» The input:
= = = = =

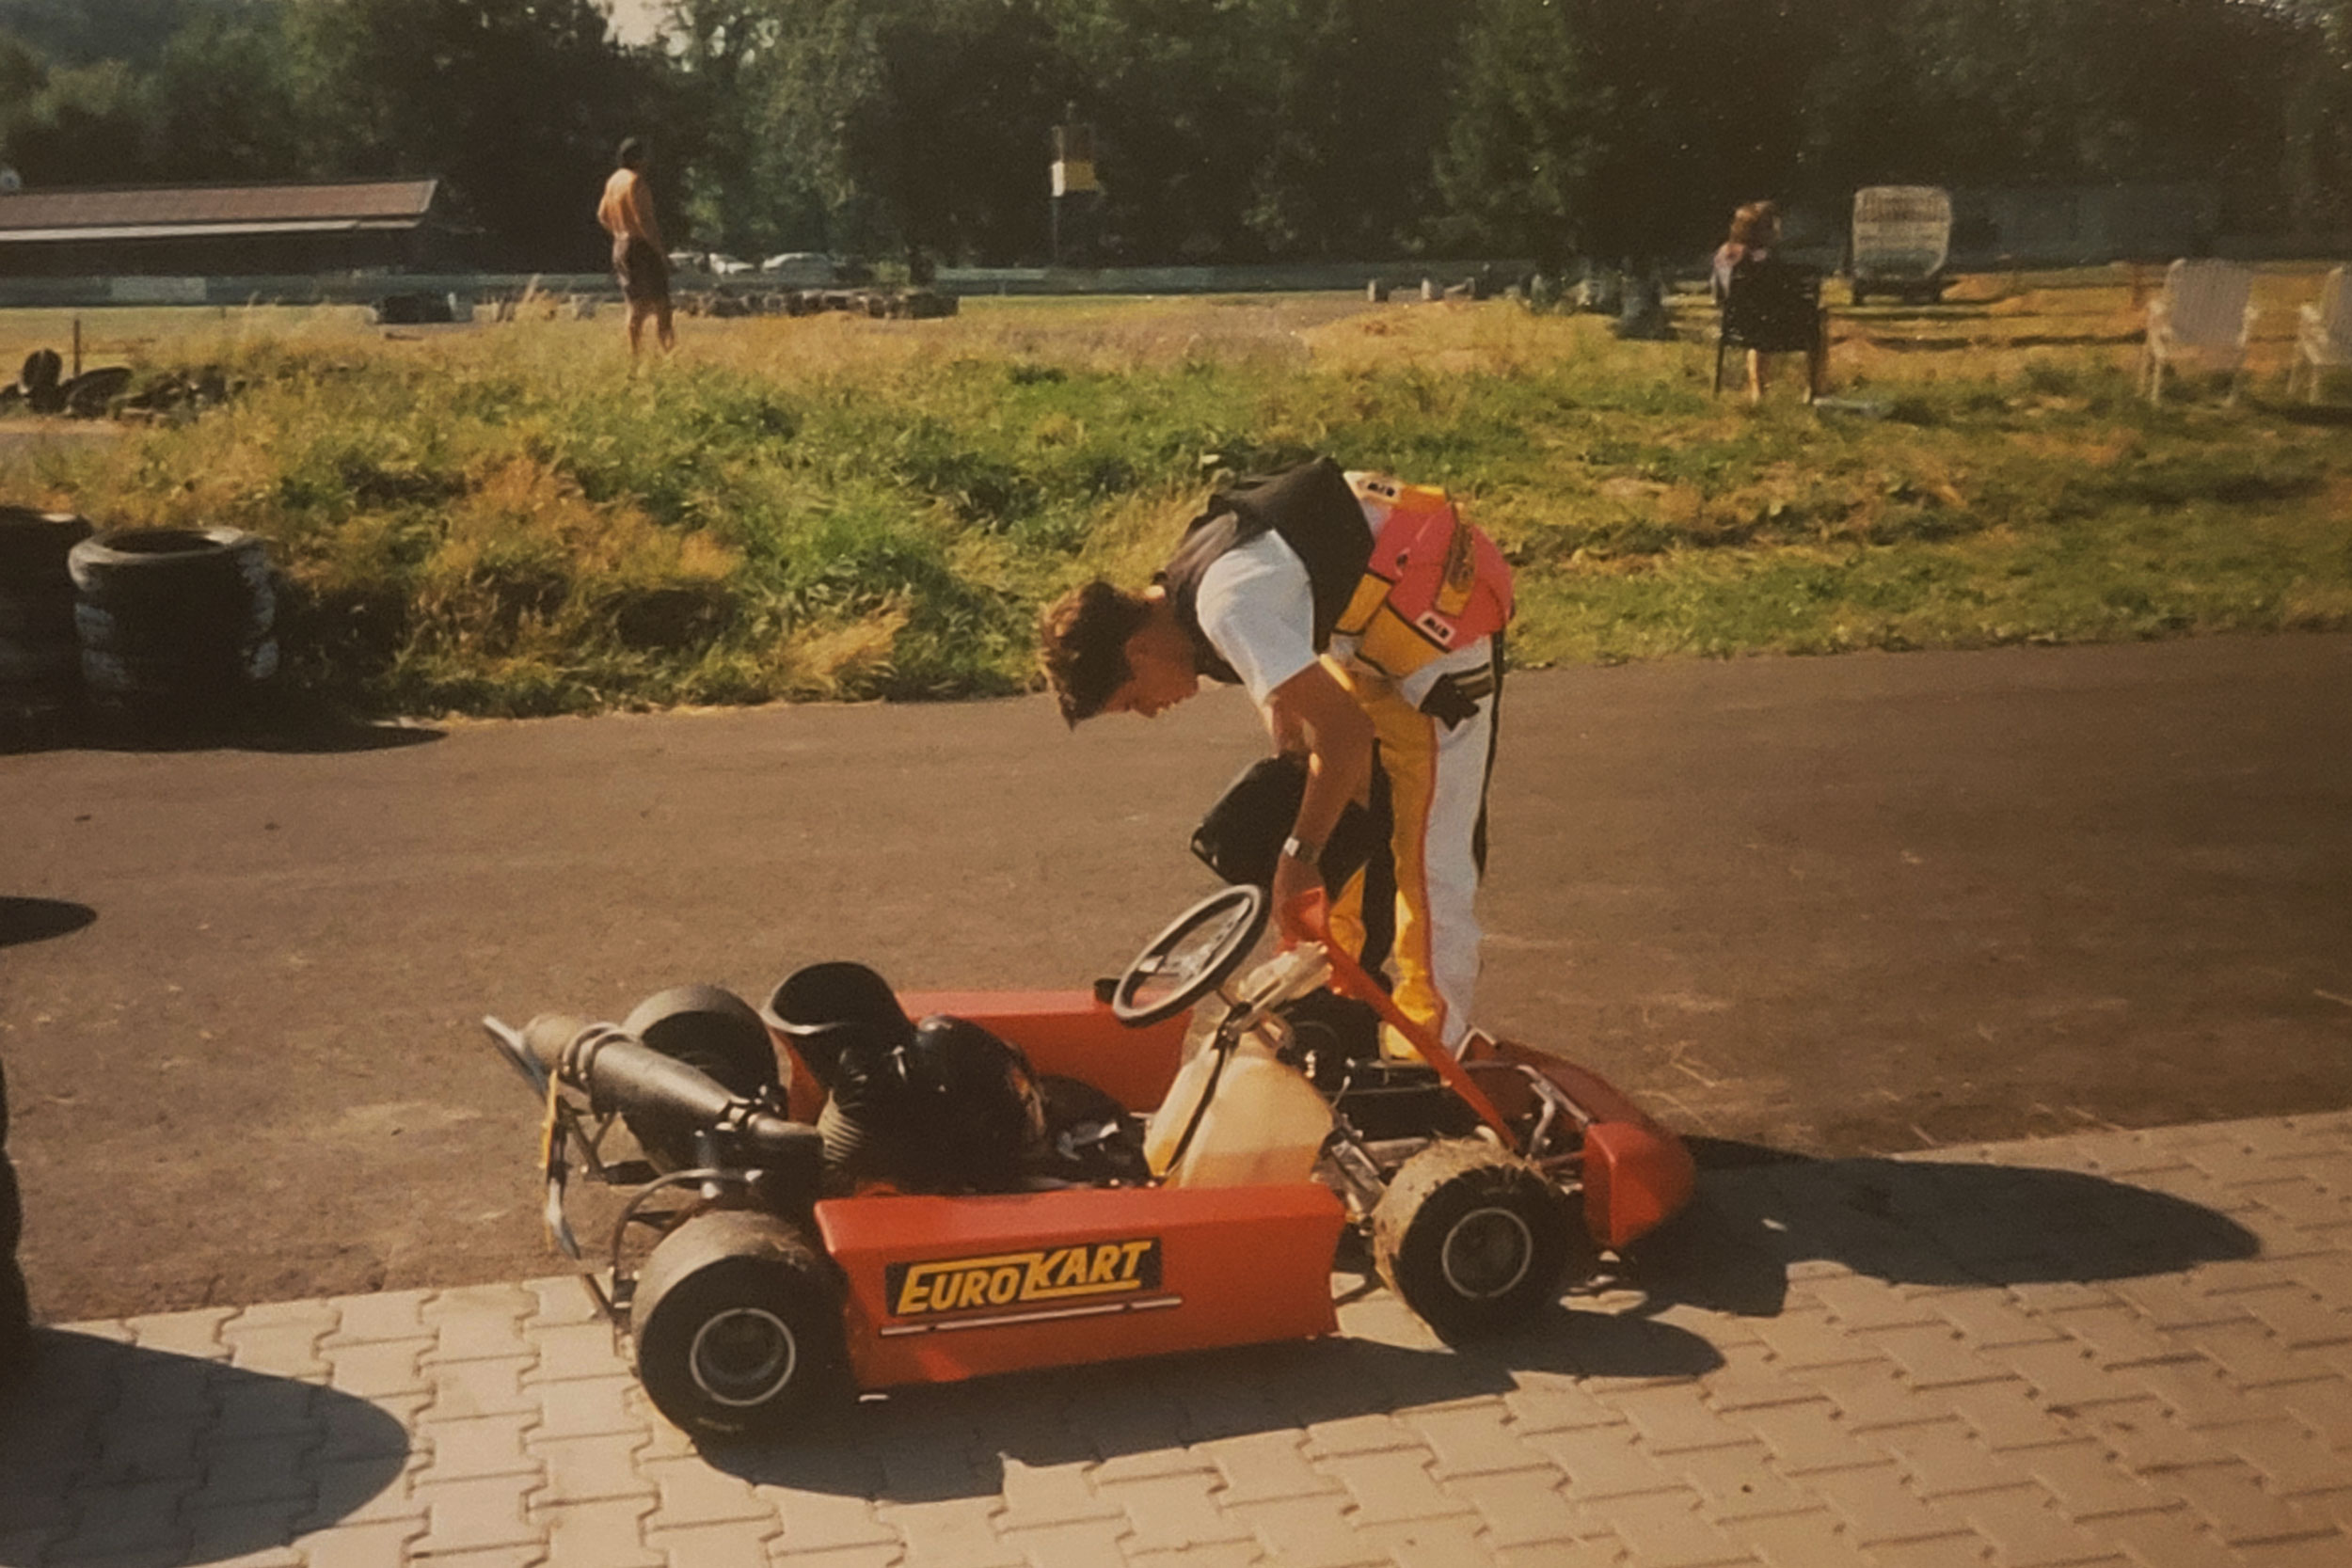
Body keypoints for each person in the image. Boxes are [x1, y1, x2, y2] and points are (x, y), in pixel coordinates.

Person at [1040, 457, 1513, 1057]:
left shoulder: (1223, 609)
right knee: (1334, 812)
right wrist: (1289, 747)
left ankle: (1434, 1044)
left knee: (1428, 852)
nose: (1152, 713)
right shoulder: (1189, 588)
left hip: (1442, 631)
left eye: (1134, 700)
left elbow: (1345, 738)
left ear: (1137, 652)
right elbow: (1284, 654)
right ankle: (1329, 1001)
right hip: (1369, 628)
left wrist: (1298, 853)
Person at [1711, 200, 1826, 403]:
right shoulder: (1765, 260)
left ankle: (1758, 393)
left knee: (1758, 331)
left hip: (1738, 327)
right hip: (1774, 330)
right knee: (1820, 317)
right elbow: (1786, 297)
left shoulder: (1723, 255)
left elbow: (1718, 296)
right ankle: (1812, 389)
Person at [597, 137, 675, 360]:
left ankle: (635, 357)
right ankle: (668, 355)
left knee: (634, 306)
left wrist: (619, 232)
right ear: (637, 159)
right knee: (662, 305)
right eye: (645, 156)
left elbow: (602, 216)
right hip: (641, 247)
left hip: (620, 246)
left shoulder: (613, 181)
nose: (648, 161)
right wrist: (662, 254)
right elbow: (645, 221)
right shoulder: (636, 182)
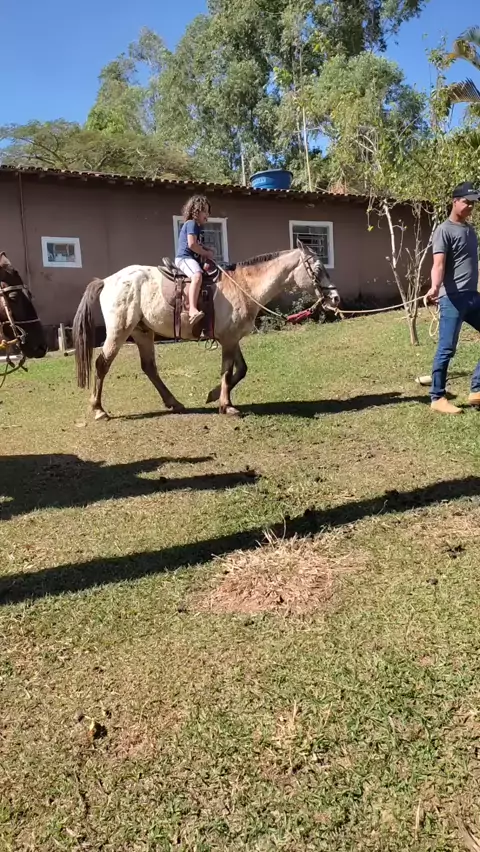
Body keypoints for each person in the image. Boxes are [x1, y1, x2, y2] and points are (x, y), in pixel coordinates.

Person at [426, 181, 480, 414]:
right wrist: (434, 287)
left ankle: (477, 390)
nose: (471, 207)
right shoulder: (443, 230)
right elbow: (438, 264)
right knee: (447, 348)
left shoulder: (470, 231)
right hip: (452, 298)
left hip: (472, 296)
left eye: (474, 203)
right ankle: (437, 397)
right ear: (455, 201)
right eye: (467, 202)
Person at [175, 194, 215, 326]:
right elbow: (192, 245)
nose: (207, 215)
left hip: (191, 259)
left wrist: (206, 249)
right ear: (196, 211)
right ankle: (192, 309)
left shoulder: (198, 227)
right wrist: (206, 253)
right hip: (184, 258)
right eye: (205, 211)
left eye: (208, 212)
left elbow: (197, 244)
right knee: (197, 276)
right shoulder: (191, 224)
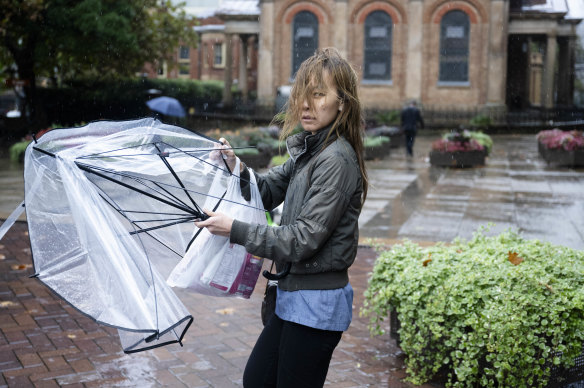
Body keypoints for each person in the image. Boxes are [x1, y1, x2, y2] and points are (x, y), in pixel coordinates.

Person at [195, 47, 368, 388]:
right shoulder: (311, 149)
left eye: (318, 95)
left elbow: (303, 239)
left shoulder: (335, 159)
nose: (305, 104)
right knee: (258, 379)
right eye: (302, 94)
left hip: (317, 304)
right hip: (293, 294)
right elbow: (267, 190)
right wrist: (234, 164)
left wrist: (235, 229)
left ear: (342, 103)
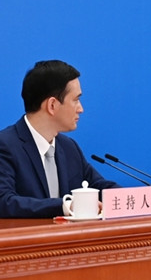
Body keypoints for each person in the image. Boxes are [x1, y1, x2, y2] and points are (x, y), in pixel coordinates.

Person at [0, 60, 118, 218]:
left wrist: (132, 198)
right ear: (52, 105)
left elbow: (98, 186)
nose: (81, 109)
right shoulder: (5, 146)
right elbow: (4, 202)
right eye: (75, 100)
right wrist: (66, 205)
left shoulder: (69, 147)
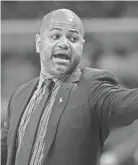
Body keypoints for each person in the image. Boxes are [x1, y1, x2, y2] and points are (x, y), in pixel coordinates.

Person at [1, 8, 138, 165]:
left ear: (82, 46)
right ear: (38, 43)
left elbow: (126, 102)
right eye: (55, 36)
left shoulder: (93, 86)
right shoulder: (20, 95)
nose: (64, 43)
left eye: (73, 38)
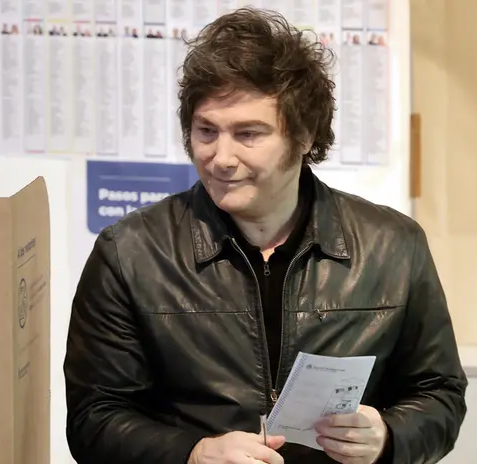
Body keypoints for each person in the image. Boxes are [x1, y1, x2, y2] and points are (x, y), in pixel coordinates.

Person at [64, 7, 467, 464]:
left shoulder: (392, 245)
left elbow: (439, 394)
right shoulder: (131, 253)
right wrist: (190, 454)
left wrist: (389, 437)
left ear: (303, 136)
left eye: (248, 134)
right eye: (206, 132)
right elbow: (92, 417)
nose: (221, 157)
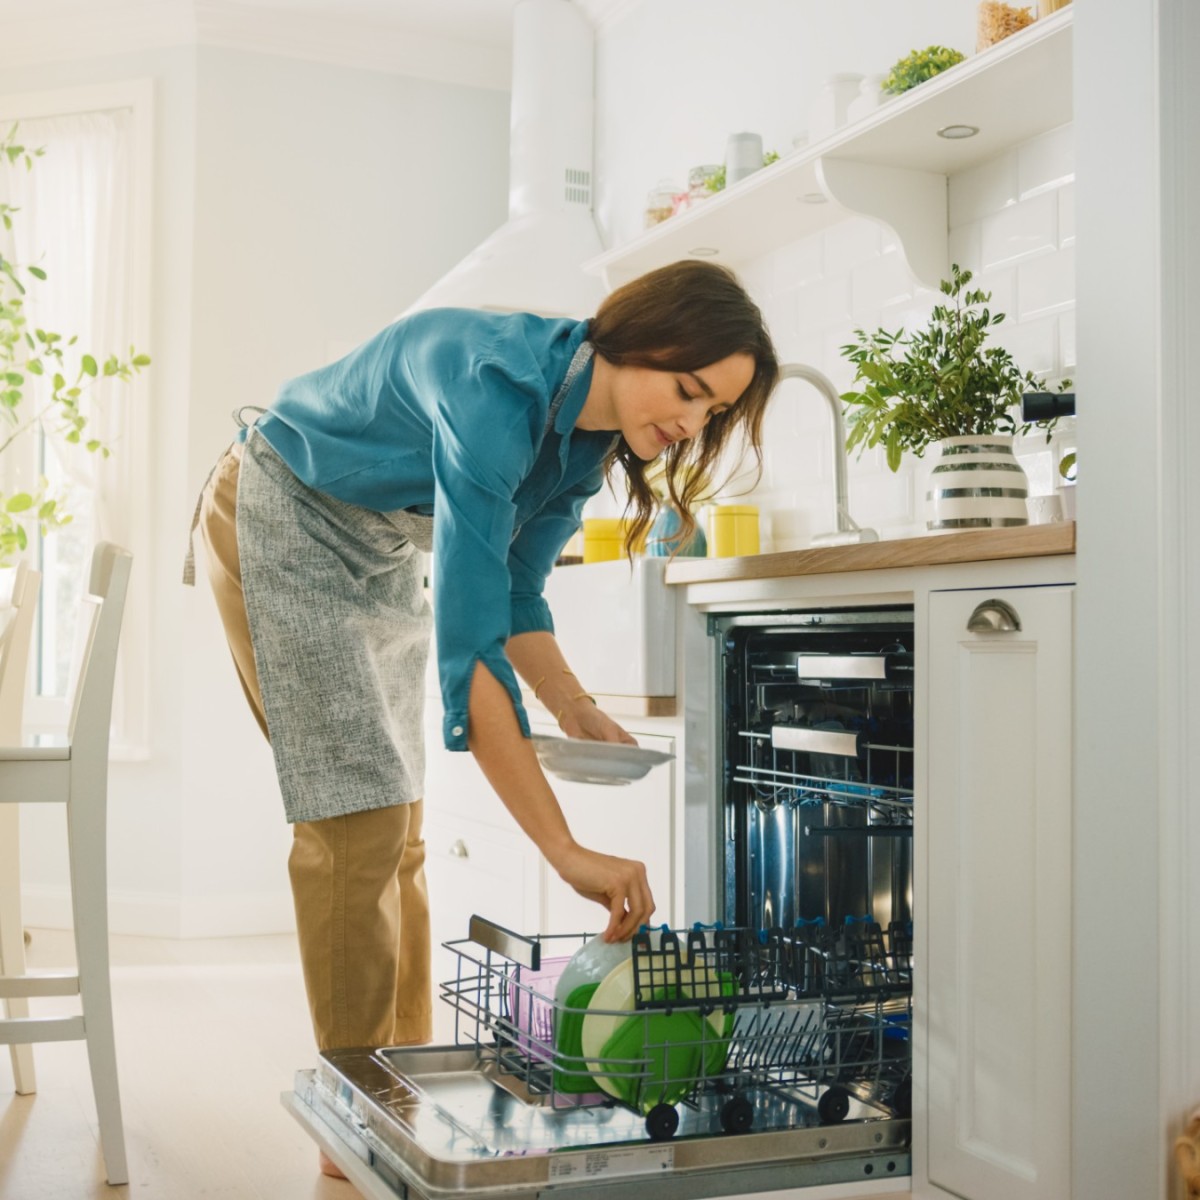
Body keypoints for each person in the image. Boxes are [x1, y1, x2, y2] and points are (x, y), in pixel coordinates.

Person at [186, 258, 778, 1174]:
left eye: (713, 413)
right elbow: (474, 660)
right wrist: (567, 851)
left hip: (374, 544)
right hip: (282, 510)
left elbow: (514, 592)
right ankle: (355, 1123)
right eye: (690, 390)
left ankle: (398, 1088)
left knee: (402, 825)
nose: (692, 423)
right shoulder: (494, 389)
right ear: (637, 336)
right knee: (356, 822)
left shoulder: (587, 444)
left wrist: (575, 707)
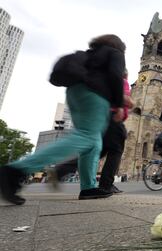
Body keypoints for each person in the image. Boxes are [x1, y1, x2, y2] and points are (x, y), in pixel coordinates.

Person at [0, 34, 126, 205]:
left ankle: (88, 188)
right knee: (87, 137)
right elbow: (115, 75)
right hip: (95, 95)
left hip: (75, 93)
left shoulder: (90, 55)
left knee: (94, 143)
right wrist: (118, 103)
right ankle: (15, 170)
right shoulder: (114, 53)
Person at [51, 69, 133, 194]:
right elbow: (124, 99)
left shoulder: (106, 82)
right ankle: (106, 184)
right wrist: (129, 104)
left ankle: (61, 170)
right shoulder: (122, 81)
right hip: (114, 117)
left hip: (100, 118)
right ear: (125, 74)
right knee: (116, 150)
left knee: (97, 151)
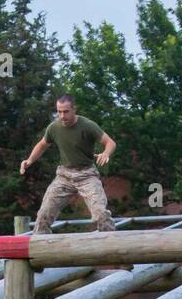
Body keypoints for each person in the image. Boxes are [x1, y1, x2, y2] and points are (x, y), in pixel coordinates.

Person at [20, 94, 117, 235]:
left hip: (87, 175)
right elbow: (42, 145)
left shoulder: (87, 125)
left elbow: (110, 142)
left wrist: (106, 153)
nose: (62, 116)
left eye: (65, 112)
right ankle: (42, 247)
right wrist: (29, 160)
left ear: (74, 109)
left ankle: (110, 242)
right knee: (43, 215)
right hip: (64, 176)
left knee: (100, 213)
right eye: (59, 112)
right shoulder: (53, 128)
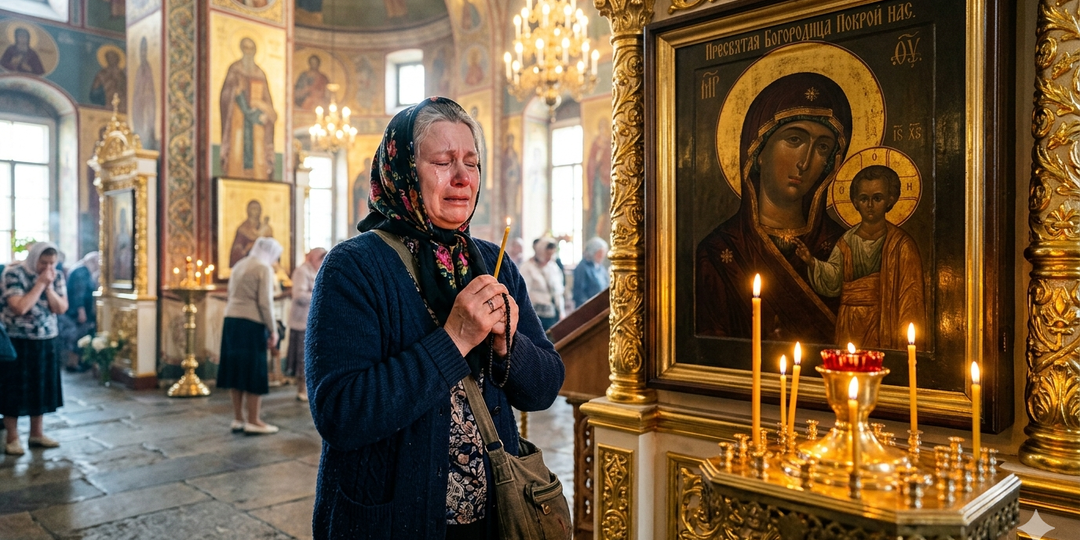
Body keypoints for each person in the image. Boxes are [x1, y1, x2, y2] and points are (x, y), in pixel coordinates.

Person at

= = = = =

» Directions for this task:
Print again the lines of the entries above that fall between the line holding "right knee: (447, 348)" and the line holding "right ankle: (192, 309)", inclusive, exactly as they stand.

» Task solution:
right knee: (447, 348)
left shoulder: (470, 231)
right hip: (452, 298)
left hip: (472, 296)
left eye: (474, 203)
right ankle: (437, 397)
right ear: (455, 201)
right eye: (467, 202)
Person at [175, 194, 215, 326]:
right elbow: (192, 245)
nose: (207, 215)
left hip: (191, 259)
left wrist: (206, 249)
right ear: (196, 211)
right ankle: (192, 309)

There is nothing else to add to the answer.